Mr. Joseph King, MP, presented parliament with a copy of the handbill seen here and stated that the leaflets had been distributed throughout Dublin at the end of June 1918. King outlined how the government had sought to suppress the leaflet, as well as the news of the mistreatment of the prisoners. He stated that, “A young boy was arrested for distributing these leaflets. He was kept a whole week in solitary confinement. He was brought up in Dublin before Mr. Swifte, the magistrate, and charged with an offence under the Defense of the Realm Regulations. Mr Swifte saw that there was nothing in this leaflet which had anything to do with the Defense of the Realm Regulations, and the young lad was let free after undergoing a week’s solitary confinement.” King continued with a scathing rebuke of the governments’ handling of the situation by stating, “That is the sort of vindictive illegal way in which the Government has treated this business from beginning to end.” He concluded his statement by saying “I pity Irish prisoners. Our prisoners in Germany have suffered horribly, but do not Irish prisoners in their own land suffer just as much brutality and cruelty and inhumanity?”[3]
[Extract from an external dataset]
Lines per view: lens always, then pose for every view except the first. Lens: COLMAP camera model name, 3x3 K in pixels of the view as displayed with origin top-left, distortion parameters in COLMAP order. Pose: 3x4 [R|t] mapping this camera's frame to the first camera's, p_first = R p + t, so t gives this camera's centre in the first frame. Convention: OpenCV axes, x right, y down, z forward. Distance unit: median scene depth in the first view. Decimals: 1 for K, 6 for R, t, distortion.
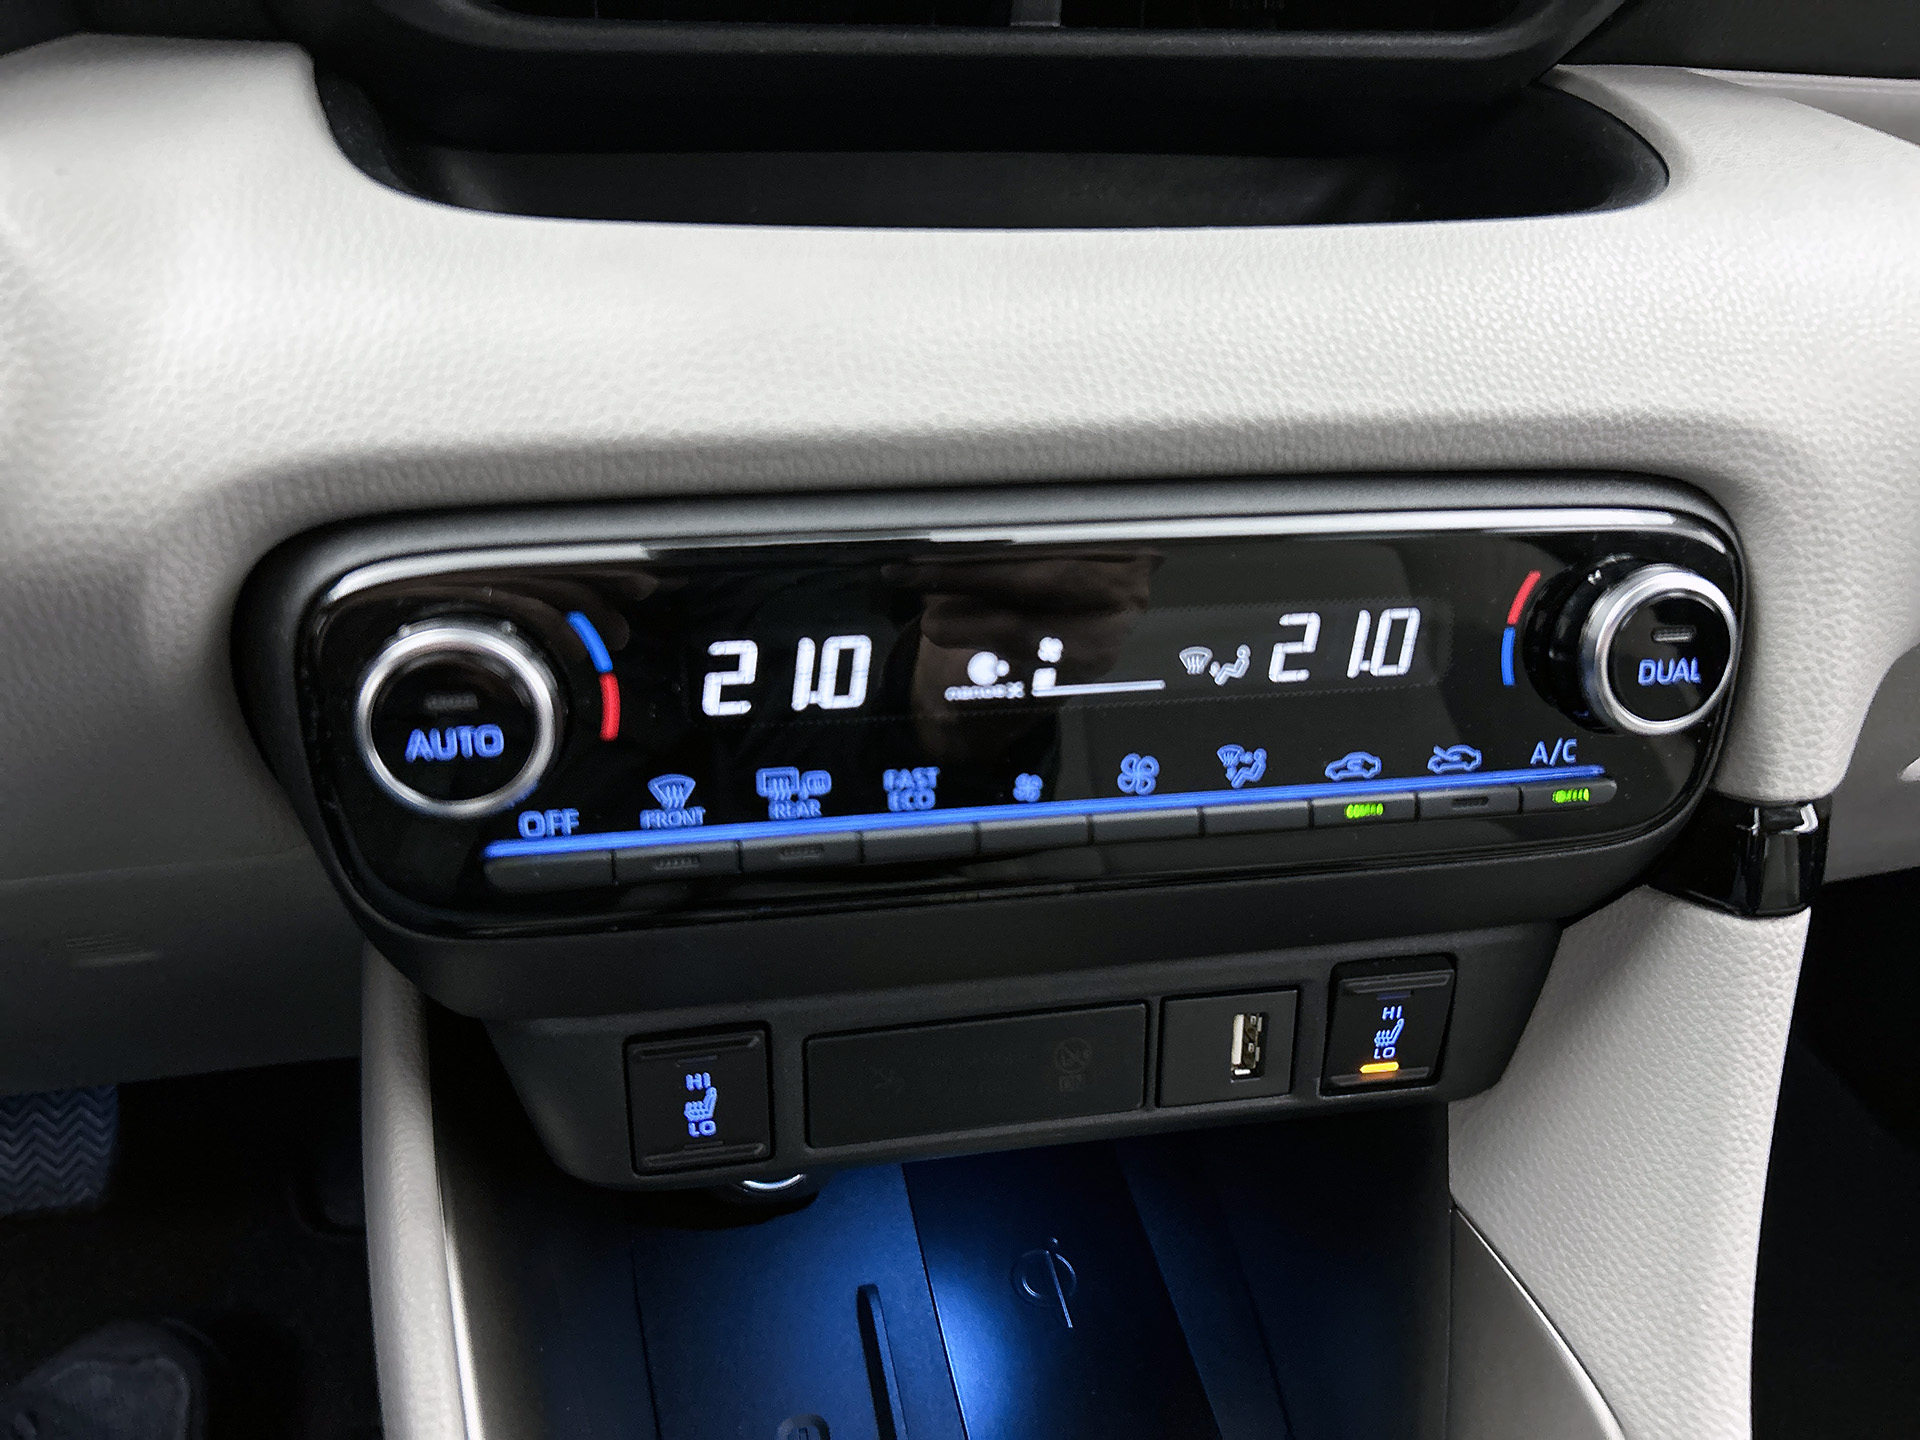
lens RADIAL K [[1453.6, 0, 960.5], [0, 1453.6, 719.9], [0, 0, 1]] dist [0.019186, 0.006104]
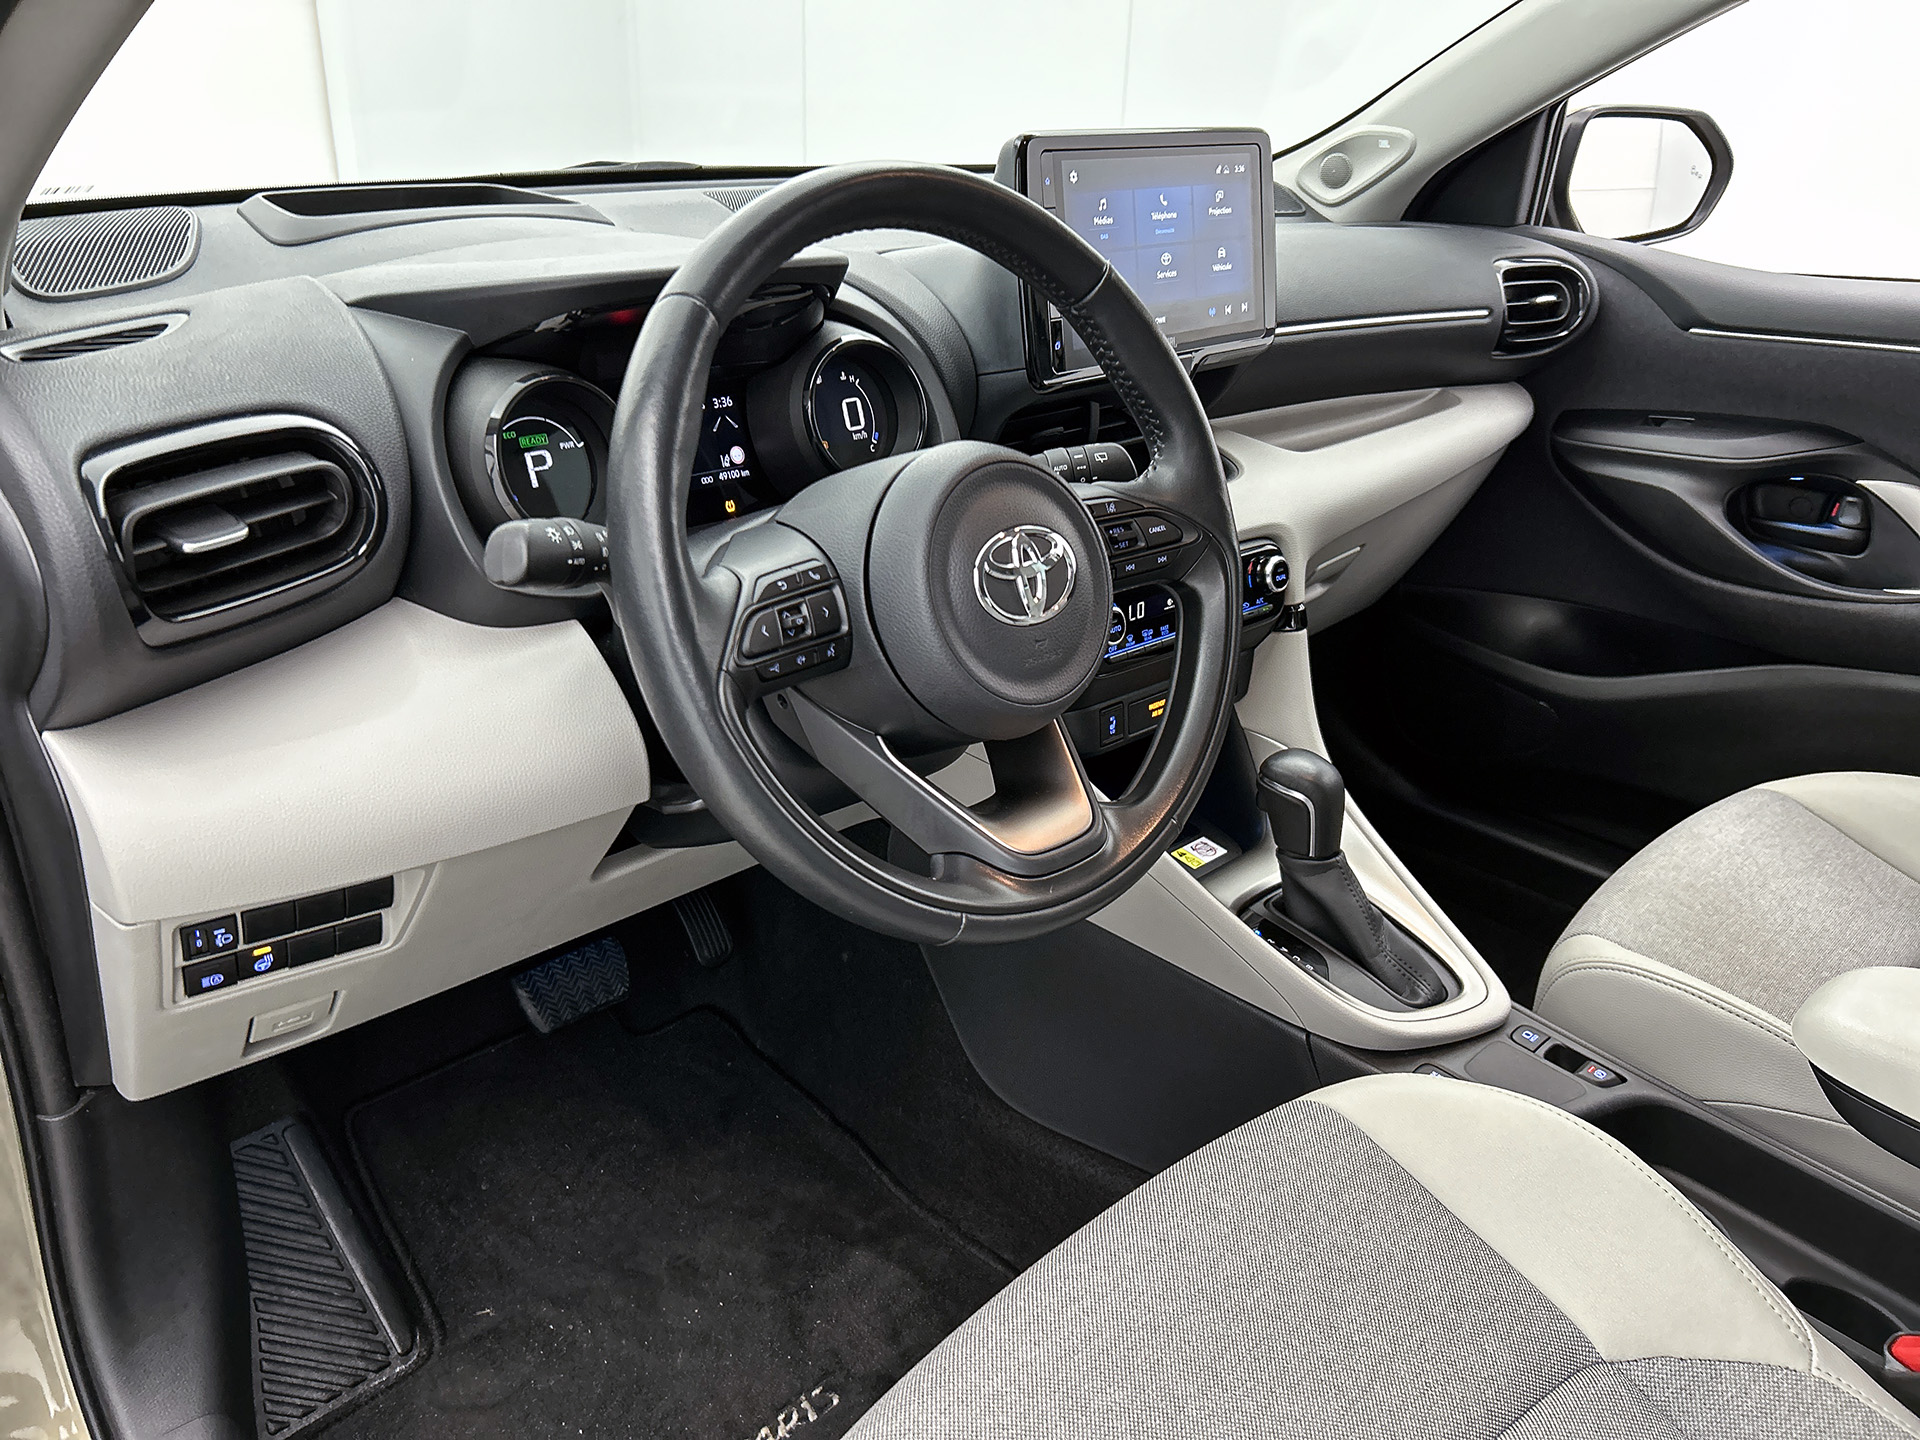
lens RADIAL K [[1453.6, 0, 957.0], [0, 1453.6, 725.2], [0, 0, 1]] dist [0.019186, 0.006104]
pose [[0.855205, -0.218443, 0.470007, -2.669228], [0.238832, 0.970918, 0.016680, 0.098345], [-0.459982, 0.097988, 0.882505, -2.583658]]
The goal of this handbill was to spread the news of the mistreatment of prisoners and to raise awareness of the issue. Since the handbill was mentioned in Parliament during a fiery debate over the mistreatment of prisoners and the need for an inquiry to look into the matter, then the handbill succeeded in achieving its goal. Without the handbill to help quickly spread the news of the abuse being carried out in Belfast jail, prisoners would likely have continued enduring torture and harsh conditions. By spotlighting the issue, the political prisoners were at least able to be treated with the same fairness as others who were imprisoned there.

1The Parliamentary Debates: Official Report. Fifth Series-Volume 110 (London: His Majesty’s Stationary Office, 1918), 555-556.
2.The Parliamentary Debates: Official Report. Fifth Series-Volume 110 (London: His Majesty’s Stationary Office, 1918), 563.
3.The Parliamentary Debates: Official Report. Fifth Series-Volume 110 (London: His Majesty’s Stationary Office, 1918), 564-566.